It was a wild weekend for the 18-year-old wild card Devin Britton, who learned shortly after noon Thursday that he would face Roger Federer, who is seeking his sixth consecutive United States Open title, in the first round Monday afternoon.
Britton, who received a wild card from the U.S.T.A. for winning the N.C.A.A. men’s title in May, has spent the past few days doing interviews with ESPN and the Tennis Channel, high-fiving Ana Ivanovic in an Arthur Ashe Kids’ Day mixed doubles match, trading jokes with the comedian Will Ferrell and practicing with Rafael Nadal.
A narrow ray of the tennis spotlight fell on Britton, a 6-foot-4 native of Jackson, Miss., when as an unseeded freshman at Mississippi, he became the youngest man to win the collegiate title. But the attention he has received in the past few days has him blinking with disbelief.

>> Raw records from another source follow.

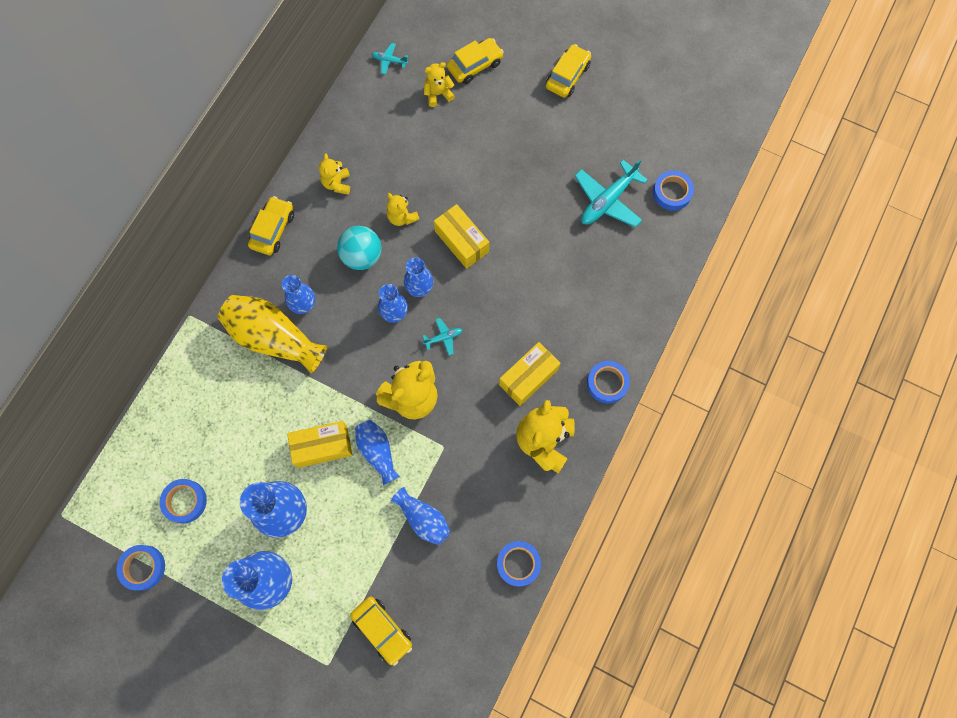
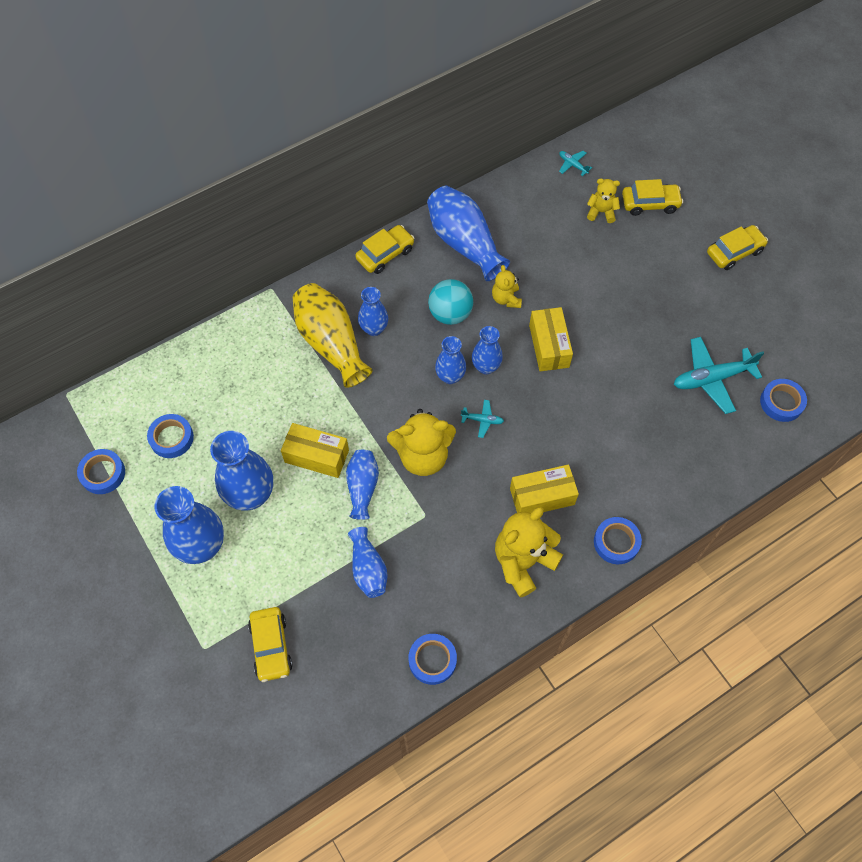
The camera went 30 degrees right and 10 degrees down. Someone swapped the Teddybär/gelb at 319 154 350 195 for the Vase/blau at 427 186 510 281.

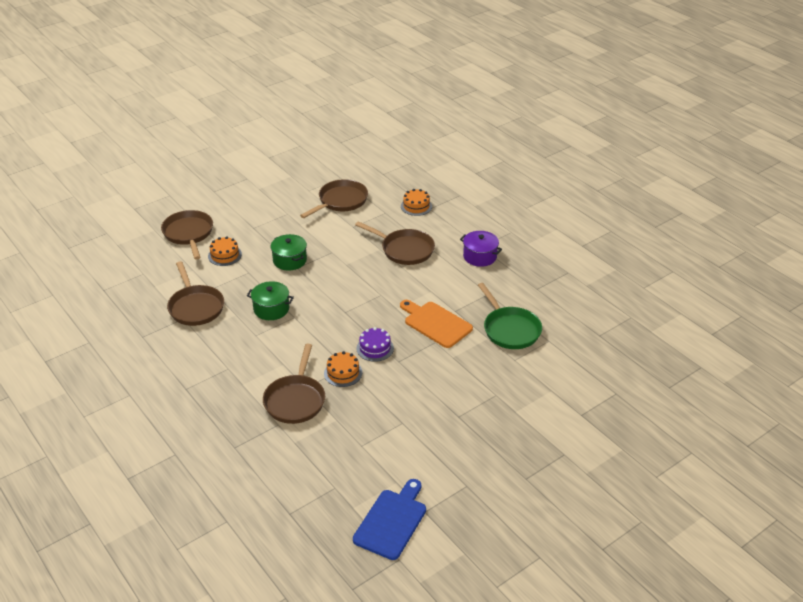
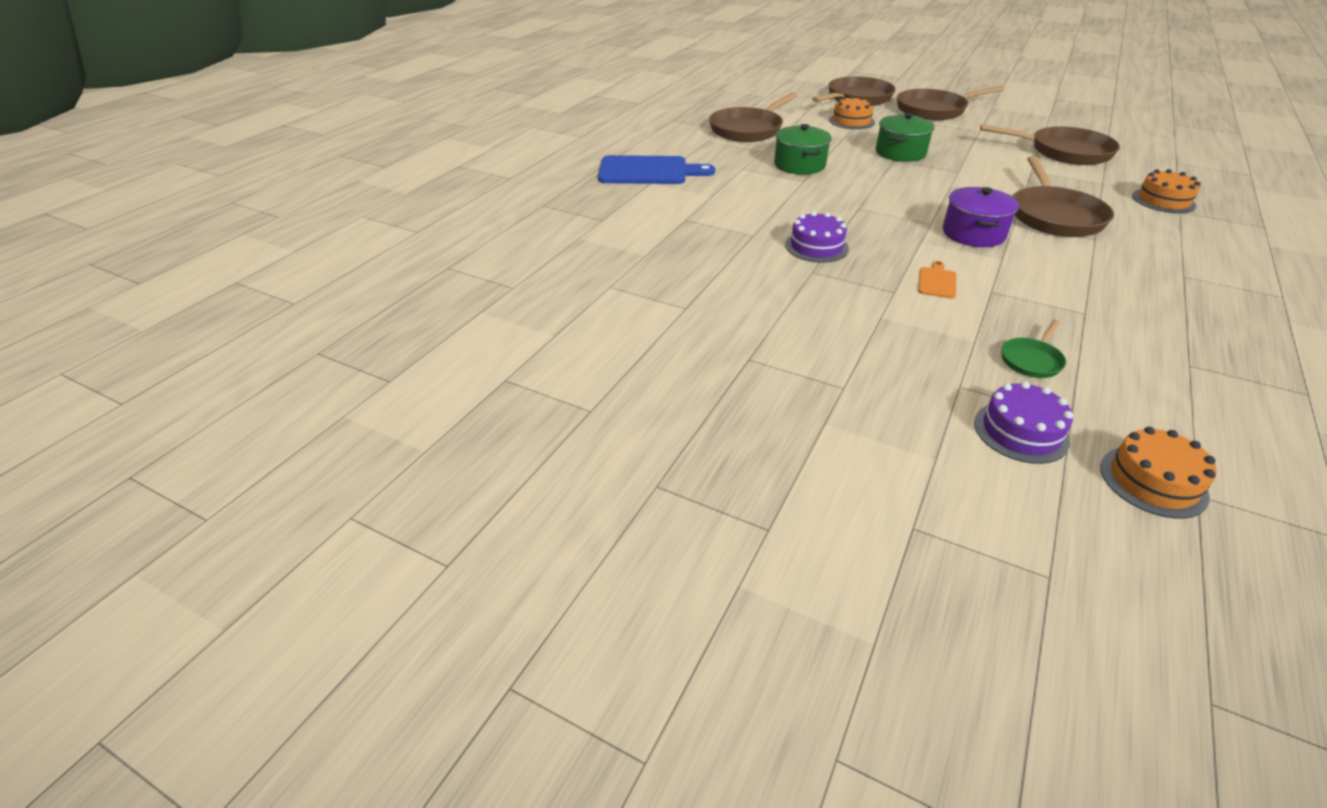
The camera went 65 degrees right and 0 degrees up. Someone put down the Kuchen/lila at 974 381 1073 464. Someone carried the Pfanne/braun from 263 343 325 424 to 897 85 1004 120. Someone carried the Kuchen/orange from 324 351 362 387 to 1100 427 1217 518. Someone carried the Schneidebrett/blau from 353 479 426 560 to 598 155 715 184. Someone carried the Kochtopf/lila from 460 231 502 267 to 943 187 1019 247. Someone scaled the Schneidebrett/orange at 400 300 473 348 by 0.46. Someone scaled the Pfanne/grün at 478 283 542 349 by 0.48.

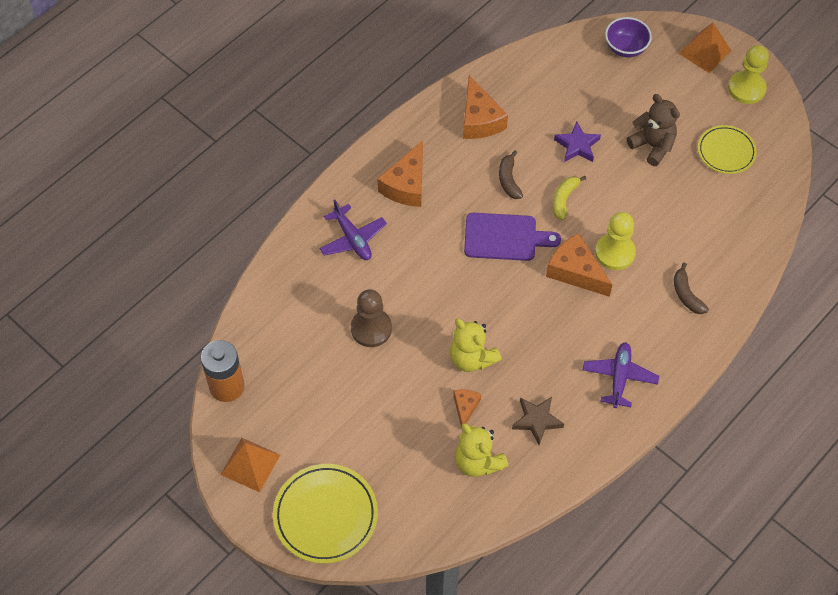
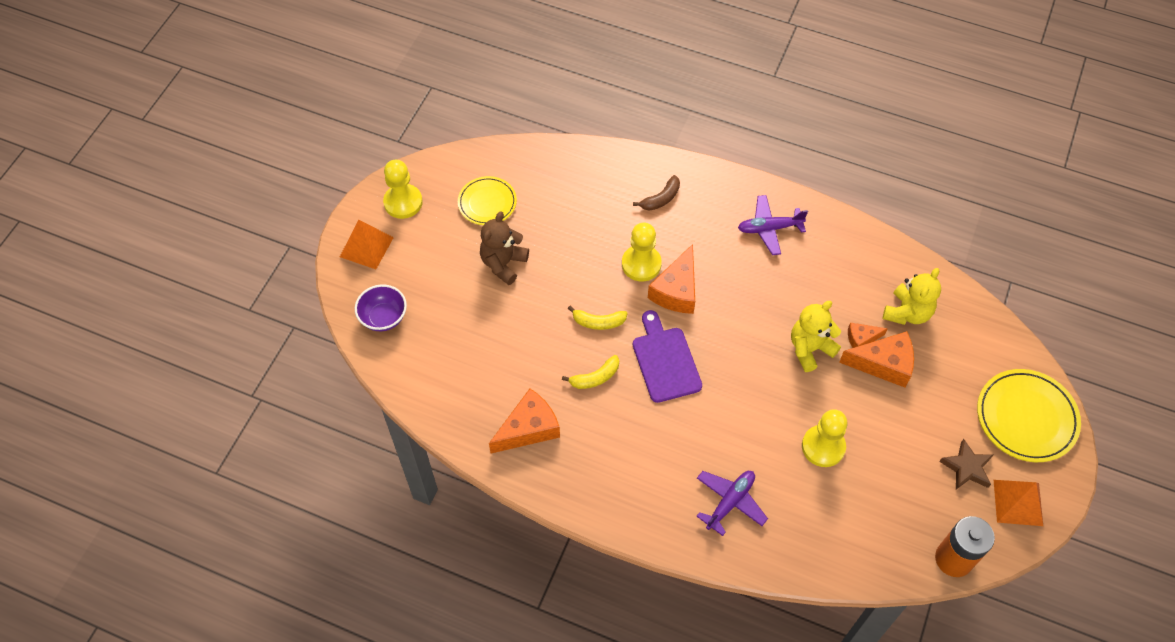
The camera went 110 degrees left and 0 degrees up. Someone took away the Stern/lila at 554 122 601 162. Someone carried the Käse/orange from 377 140 423 207 to 839 331 914 388. Someone carried the Stern/braun from 512 397 564 445 to 939 439 993 489. Someone repainted the Bauer/braun at 351 289 392 347, which became the Bauer/gelb at 802 409 848 467. Someone repainted the Banane/braun at 499 150 523 199, which became the Banane/gelb at 562 355 619 389. Someone rotated the Teddybär/gelb at 450 319 502 372 by 150 degrees counterclockwise.

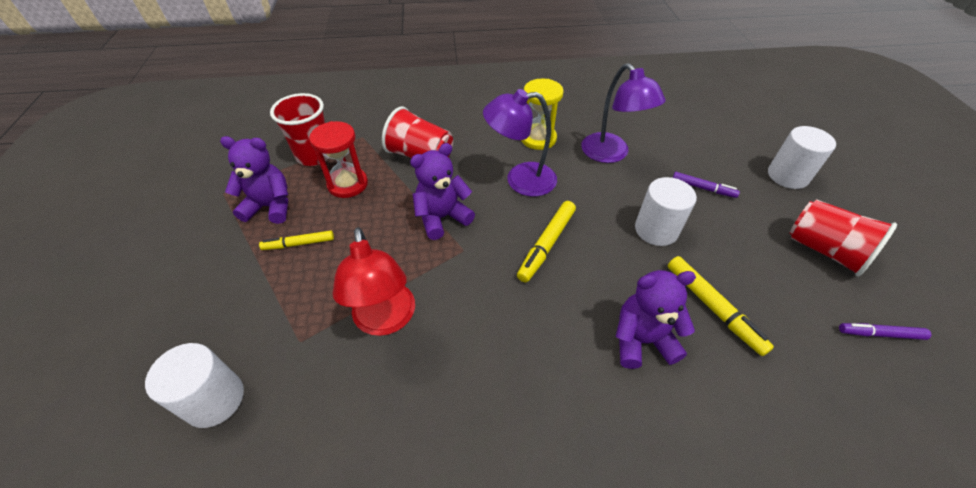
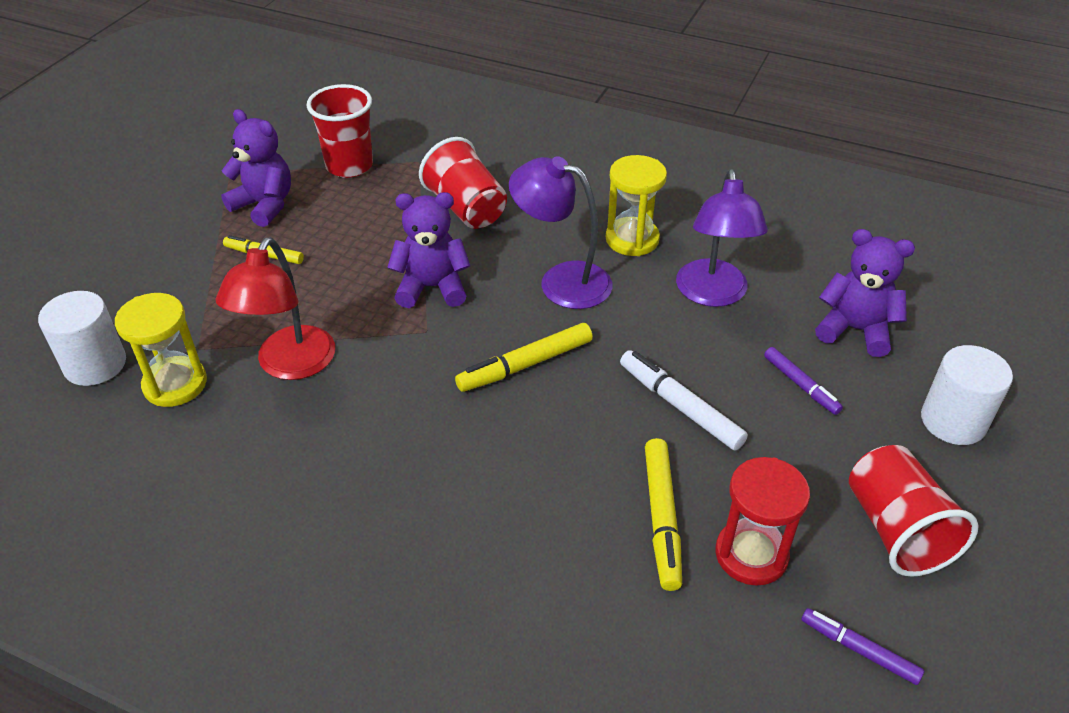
The camera went 30 degrees right and 5 degrees down. Someone put down the Sanduhr/gelb at 115 293 207 407. Someone carried the Sanduhr/rot from 309 121 368 198 to 715 457 810 586. Someone carried the Teddybär/lila from 615 270 696 369 to 815 229 915 357. Someone swapped the Vollzylinder/weiß at 635 177 697 246 for the Filzstift/weiß at 620 350 748 450.

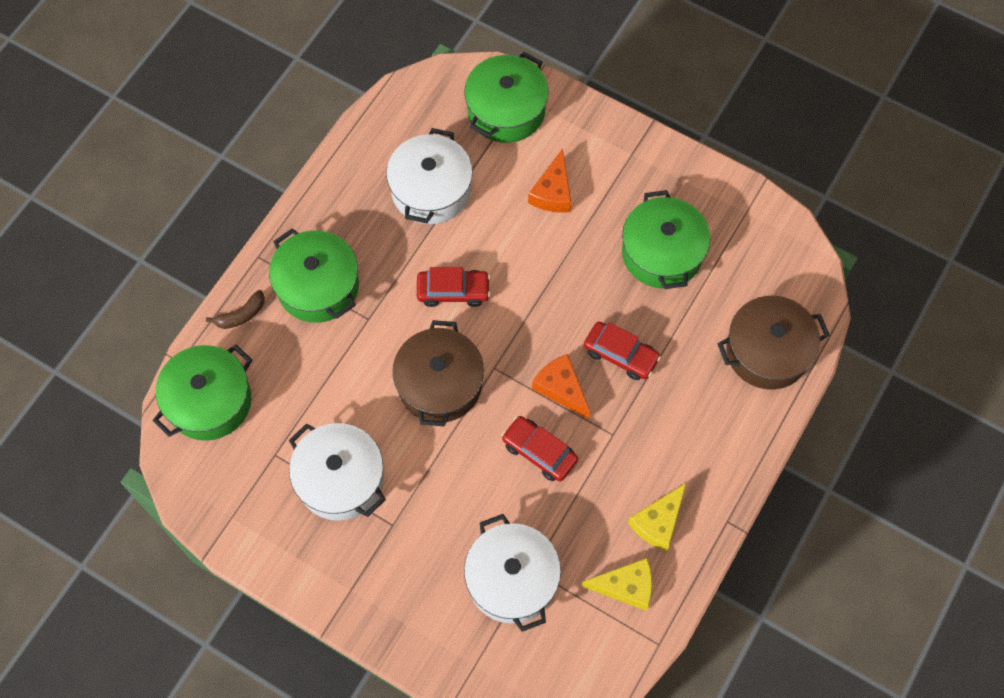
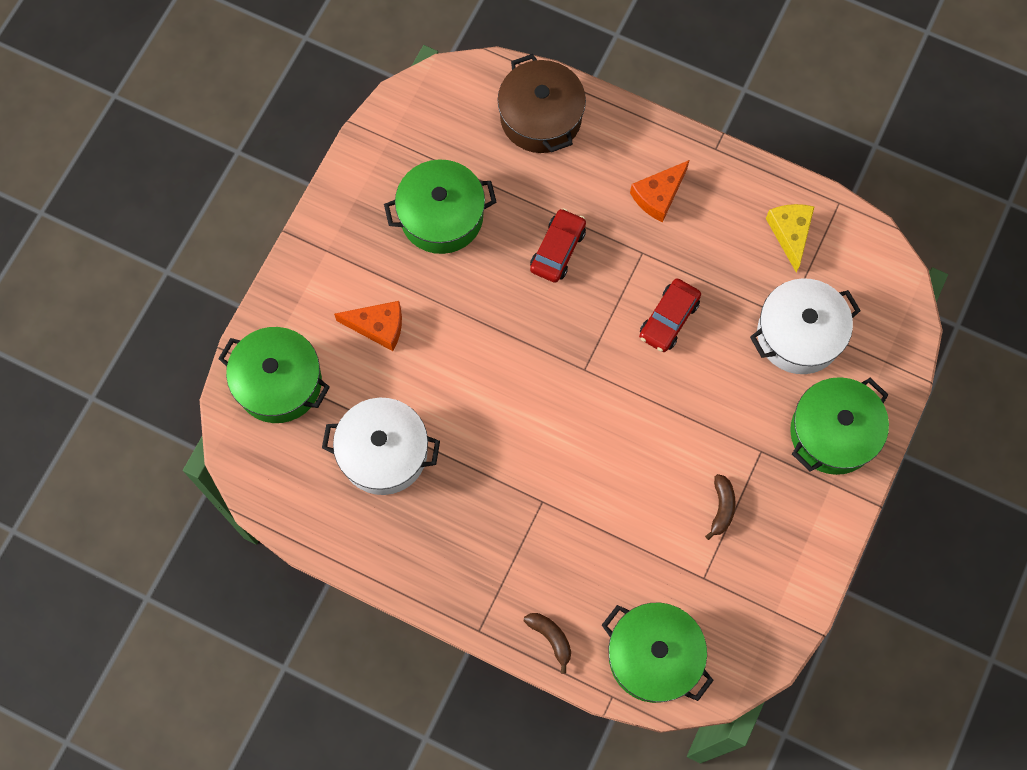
The camera went 95 degrees left and 5 degrees up. Someone took away the Kochtopf/braun at 393 320 484 426. Someone took away the Auto/rot at 417 267 490 307. Someone took away the Käse/gelb at 628 483 686 552. Someone carried the Kochtopf/grün from 269 228 359 323 to 790 377 889 475. Someone carried the Käse/orange from 532 354 590 419 to 630 160 689 223. Someone swapped the Kochtopf/weiß at 289 423 386 521 for the Banane/braun at 705 474 735 540.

“It’s been crazy, I’ve never done this many interviews in my entire life,” said Britton, who as an unseeded qualifier reached the final of last year’s United States Open junior championships. “I’m definitely not used to it and I’m trying to adapt. But it’s really fun and I’m enjoying the attention.”
Britton signed a professional contract this summer at Wimbledon, where he reached the semifinals of the junior championships in singles and the quarterfinals in doubles. He has played only one main-draw ATP Tour match, last month in Indianapolis, losing in the first round to another American, Rajeev Ram. His four ATP points are dwarfed by Federer’s 12,040, and even his new management team at Octagon is just hoping for a good showing Monday at Arthur Ashe Stadium.
“Hopefully it won’t happen too fast and he can engage and be competitive, enjoy the showcase, and then get ready for Round 2,” deadpanned Tom Ross, a senior vice president at Octagon. He quickly added: “Just kidding, a little joke. I wouldn’t want to offend the big guy.”
Britton may have one secret weapon: he serves and volleys, a style Federer and the other top players rarely encounter.
“Plan A is to serve and volley, maybe not on second serves, but on first serves,” said Britton, who added that he had received a lot of what he called “sarcastic” tactical advice.
“I’m going to need to serve really well, obviously. I’ll serve and volley to the backhand, but if I go
down quick I may change it up a little bit, try to mix it up, staying back and coming in.
“I’ve been asking guys for tactics, but nobody can come up with much except, ‘Hit it high and heavy to his backhand and hit a lot of winners.’ The coaches I’ve been working with at the U.S.T.A. have been telling me to play my game and go for my shots.”
There was not much strategic advice Nadal could offer Britton during their 90-minute practice session Saturday. Nadal has a 13-7 record against Federer while playing a style drastically different from Britton’s.
“He didn’t give me any pointers,” Britton said of their conversation. He then indulged in a little sarcasm of his own, adding, “I’ll just play like Nadal and hopefully, it’ll work out.”